Work to complete> Give the number of lines below that contain "down", with no other output.

Data section>
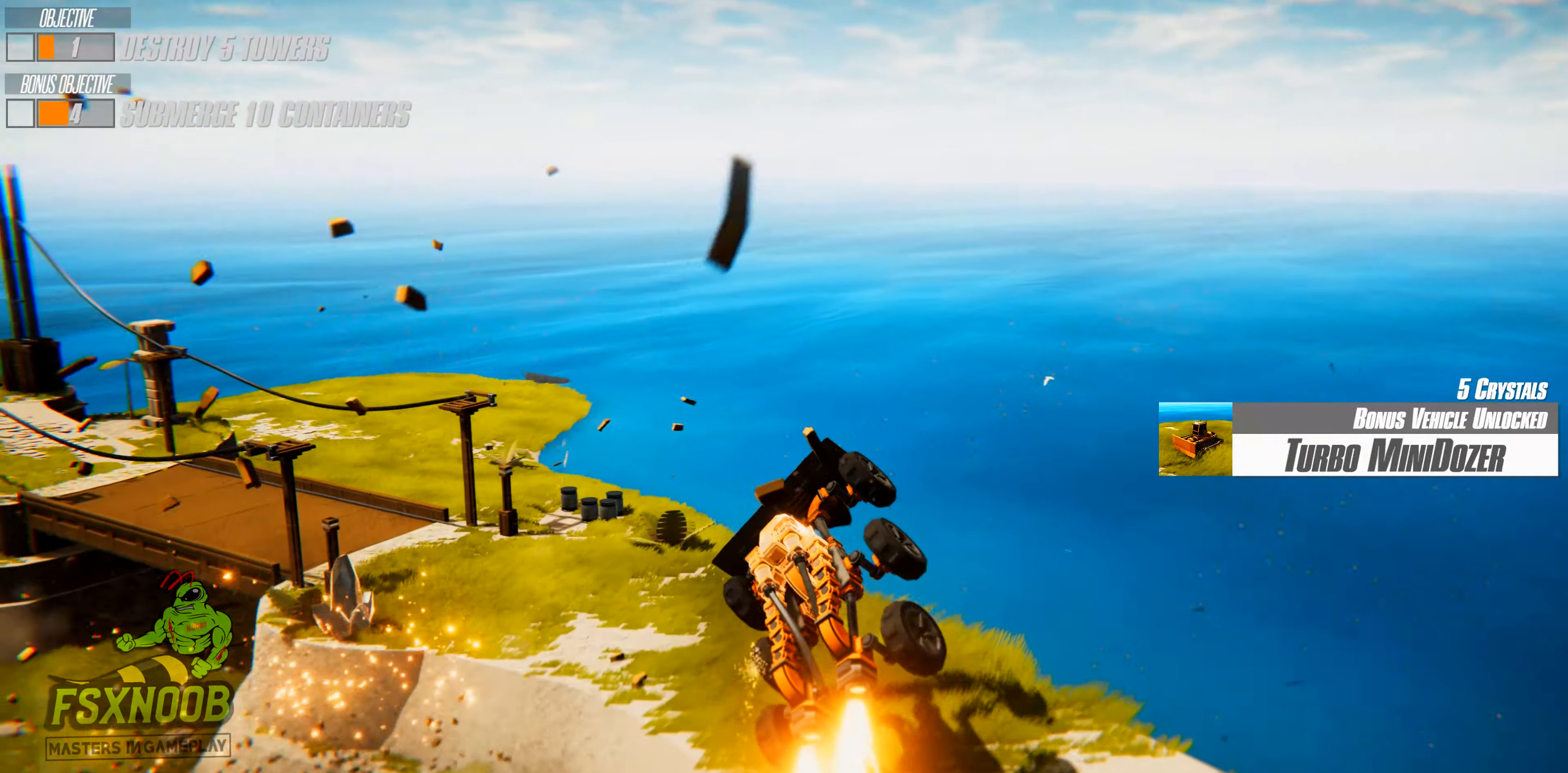
{"keys": ["a", "s"], "events": []}
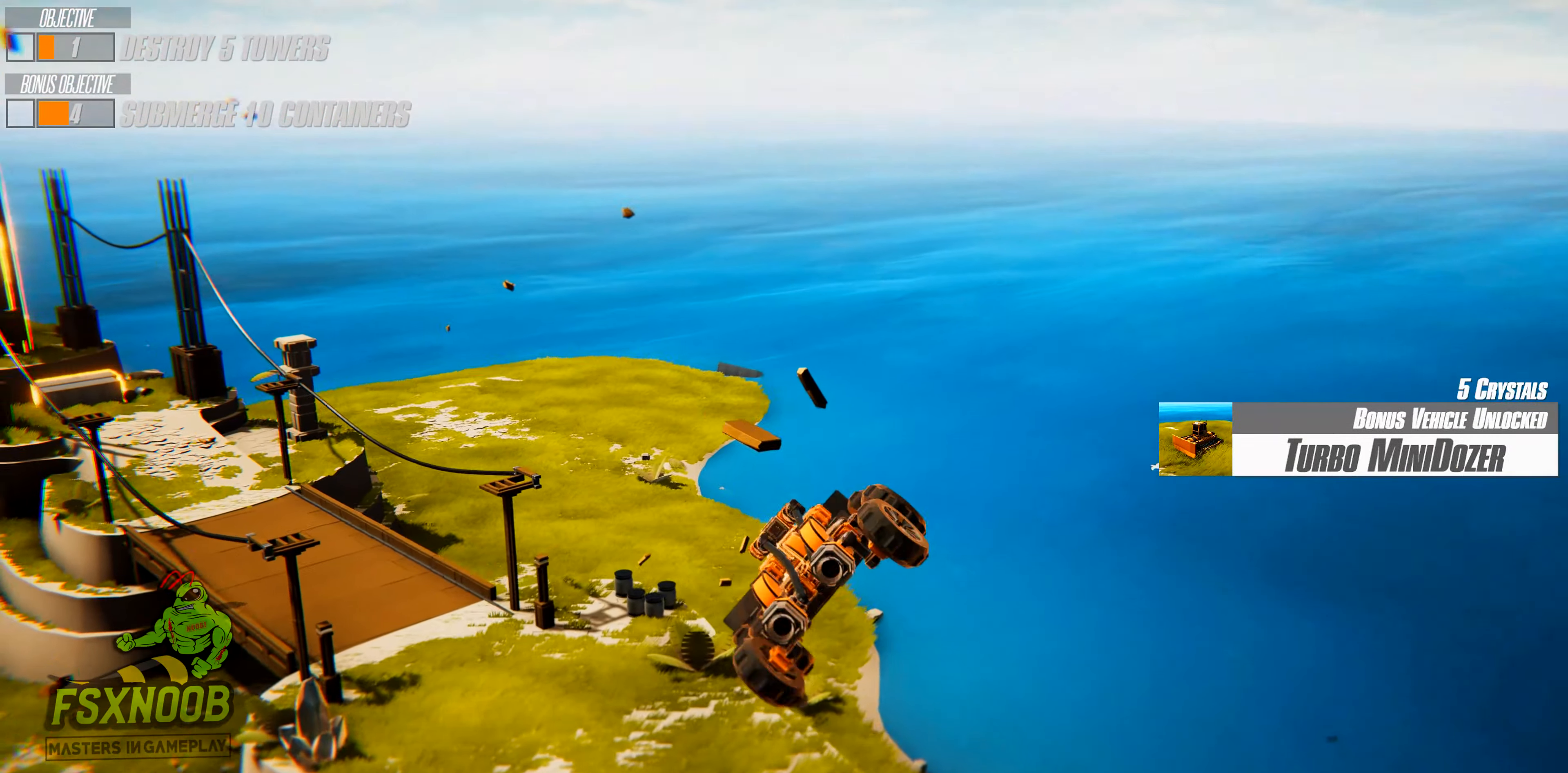
{"keys": ["w"], "events": [[184, "a", "up"], [234, "s", "up"], [434, "w", "down"]]}
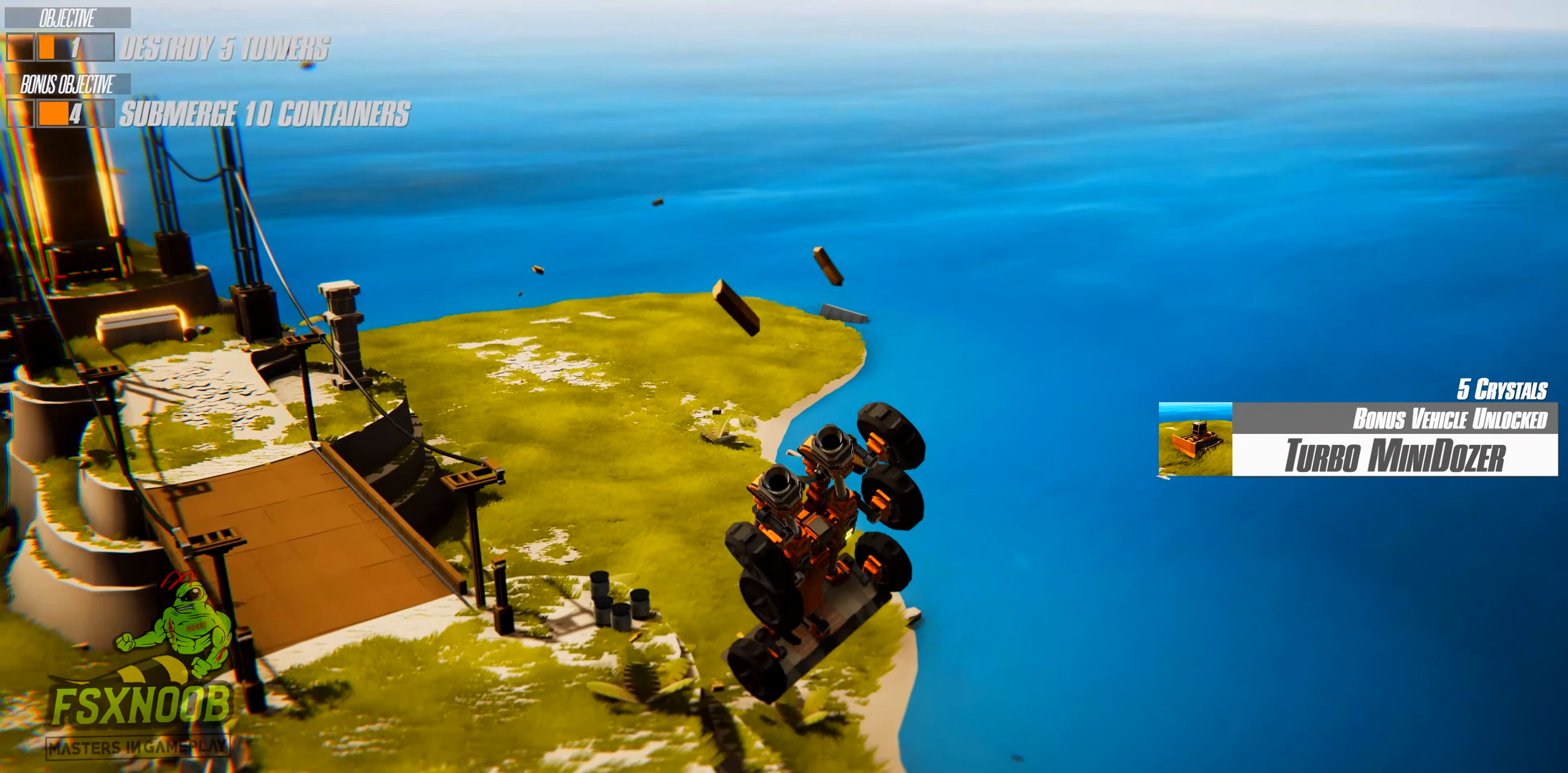
{"keys": ["w"], "events": [[133, "d", "down"], [467, "d", "up"]]}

Result below> 2